Friday, June 17, 2022

ON THE DAY OF EID

 ON THE DAY OF EID

A faint sadness has remained in me since I was 18,

When my elsdest sister, Shammus, a gorgeous presence,

Tall, lanky, happy, generous, loving, the eye of my father

Died suddenly-on an operation table of anasthesia for a minor surgery.

My father was heart broken for the rest of his days.

He could never get over it.


He missed her every day, her elegance, her care for the family,

her absence haunted him. He developed a deep hidden sadness

which lasted his remaining life.

That very sadness has awakened in me like a thunderous storm

disturbing all the occeans.


As a young woman I always watched and observed, 

my father's hidden and not so hidden sadness.

I always felt that sorrow in his expression, his being, his voice,

his brow...


His laughter has changed. He always tried to hide it...

I tried to remain pleasant and cheerful, not to disturb his permanent despair.

But I had been quiet observant since a very young age.I used to see and Imagine

what was not noticeable by others. My brother Arshad and myself, we didn't discuss it

amongst ourselves- we had such pain and we couldn't share it, it was too immense.

But both of us observed our parents sorrow keenly.

Arshad and myself had the same kind of nature and closeness.

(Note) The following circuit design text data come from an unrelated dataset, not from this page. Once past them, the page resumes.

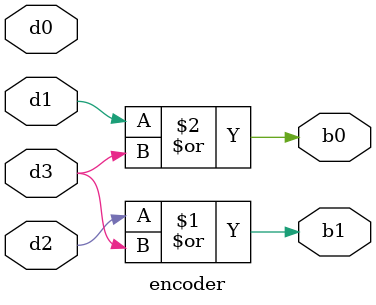
<source format=v>
module encoder(
    d0,
    d1,
    d2,
    d3,
    b1,
    b0
);

// input, output part
input d0;
input d1;
input d2;
input d3;

output b0;
output b1;

// assignment part
assign b1 = d2 | d3;
assign b0 = d1 | d3;

endmodule
</source>
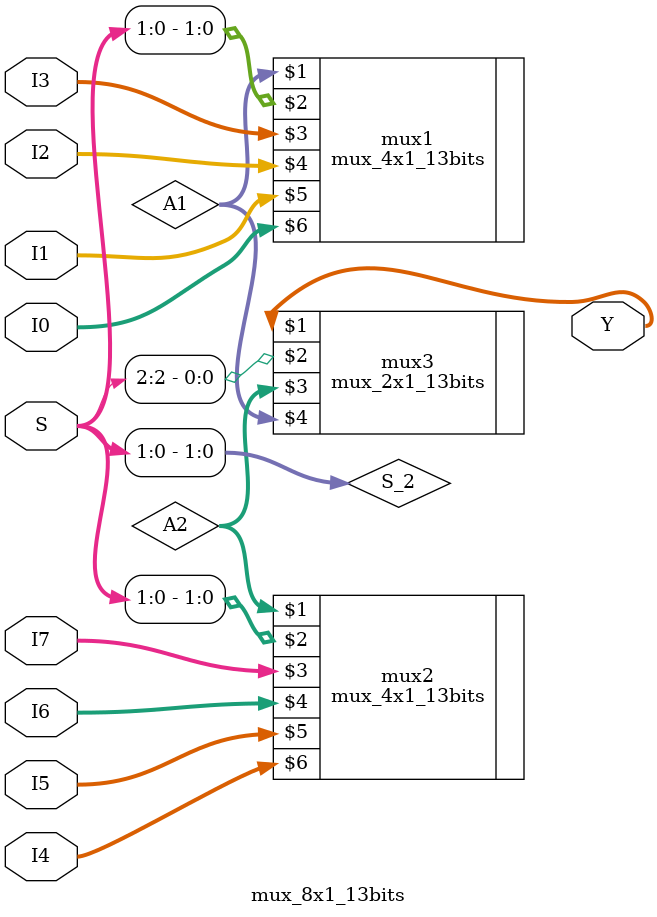
<source format=v>
module mux_8x1_13bits(output [12:0] Y, input [2:0] S, input[12:0] I7, I6, I5, I4, I3, I2, I1, I0);
	wire [1:0] S_2;
	assign S_2[1] = S[1];
	assign S_2[0] = S[0];
	wire [12:0] A1;
	wire [12:0] A2;
	mux_4x1_13bits mux1 (A1, S_2, I3, I2, I1, I0);
	mux_4x1_13bits mux2 (A2, S_2, I7, I6, I5, I4);
	mux_2x1_13bits mux3 (Y, S[2], A2, A1);
endmodule
</source>
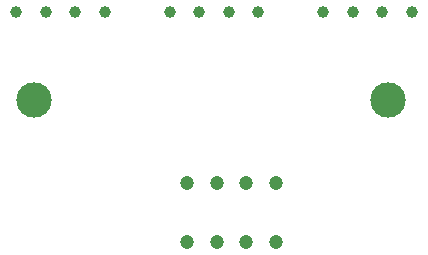
<source format=gbr>
%TF.GenerationSoftware,Altium Limited,Altium Designer,23.3.1 (30)*%
G04 Layer_Color=0*
%FSLAX45Y45*%
%MOMM*%
%TF.SameCoordinates,B976926E-EB95-44A8-8F59-24342913D157*%
%TF.FilePolarity,Positive*%
%TF.FileFunction,Plated,1,2,PTH,Drill*%
%TF.Part,Single*%
G01*
G75*
%TA.AperFunction,OtherDrill,Pad Free-4 (3.5mm,15mm)*%
%ADD19C,3.00000*%
%TA.AperFunction,OtherDrill,Pad Free-3 (33.5mm,15mm)*%
%ADD20C,3.00000*%
%TA.AperFunction,ComponentDrill*%
%ADD21C,1.00000*%
%ADD22C,1.20000*%
D19*
X350000Y1500000D02*
D03*
D20*
X3350000D02*
D03*
D21*
X3549999Y2250002D02*
D03*
X3300002D02*
D03*
X3050000D02*
D03*
X2799998D02*
D03*
X2250002D02*
D03*
X2000000D02*
D03*
X1749998D02*
D03*
X1500001D02*
D03*
X949999D02*
D03*
X700002D02*
D03*
X450000D02*
D03*
X199998D02*
D03*
D22*
X2399999Y800002D02*
D03*
X2150002D02*
D03*
X1900000D02*
D03*
X1649998D02*
D03*
X2399999Y299998D02*
D03*
X2150002D02*
D03*
X1900000D02*
D03*
X1649998D02*
D03*
%TF.MD5,c0bbb7445f3d7c026627f9080d7db91e*%
M02*

</source>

All of us, the whole family, we were gentle, humble and generous, 

though we had many reasons to be arrogant and proud but we were extra decent

and our generosity of spirit absorbed more of everything which included tremendous

loss of a loved one at a very early young age.

Arshad and myself shared that sorrow and pain without ever expressing it to each other.


We were quite young for that early first death of a young  sister of ours, she was only 25 years old.

We shared it in our glances in our father and mother's eyes- in our sister's empty bed, in her missing

 laughter and in her ever present style even when she was permanently gone...

In her hand knit cardigans, which we wore in cold winter walks on tree lined roads,

which became silent sharing our silent walks.

We used to silently walk, silently thinking of our dear siter who left us so young, so beautiful,

so full of life, vigor, ambition and dreams.


Yes, Arshad and me shared it silently and profusely.

We had the same humble demeanor and in our humbleness we shared the pain profusely.

The loss, the injustice of it all, the sudden shock together.

That was our strength.  Yes, that was our strength. we were in the same house hold togetehr.

The same court yard, the same flowers, the same smells,


Now, Arshad, my silent strength of a marvellous sibling is not there...and there is no one to understand 

the depth of the double loss, a fresh, devastating loss of another sibling, my beautiful and precious,

brother, my best friend in life...my Arshad...


We were born of the same body, same love, in the same household, same ambition, same laughter...

All gone...all gone in an instant. In a fraction of a second...

No one is there to really understand what has happened so suddenly, so shockingly, so unexpected, so

 unexpected.

Inside of the depth of my soul, a wound is born, a wound of deep purple and burgundy color and Arshad

 is not there to stich it up. It will be ever fresh and bleeding....

It's Eid today and he just died....

We used to wish each other happy Eid, happy new year, happy birthday...we never missed it...

This is the fist Eid after he is gone...

Gone for ever...

It's Eid today

People are celebrating.

I am hurting.

I am at Sant Ombroeus, a very fine cafe...

From where I always called him...

we both loved great cafe's...

I am hurting...

I am crying bitterly...

People are watching...

But they behave that they are not...

In our culture, back home, people will ask, "Are you ok?"

But not here...

And Arshad is not here to comfort me.

I shared everything with him when we grew older...

He is not here to share the sadness of his loss, the deep sorrow of his absence,

every minute, every day, every moment...no one is here...

He is not here to say to me, "HAPPY EID PK."

He used to call me Pk, The initials of my very long name.

Do I dare say, "HAPPY EID ARSHAD?"

MY HEART IS COMPLETELY SHATTERED ON THIS DAY OF EID AND EVERY DAY TO COME.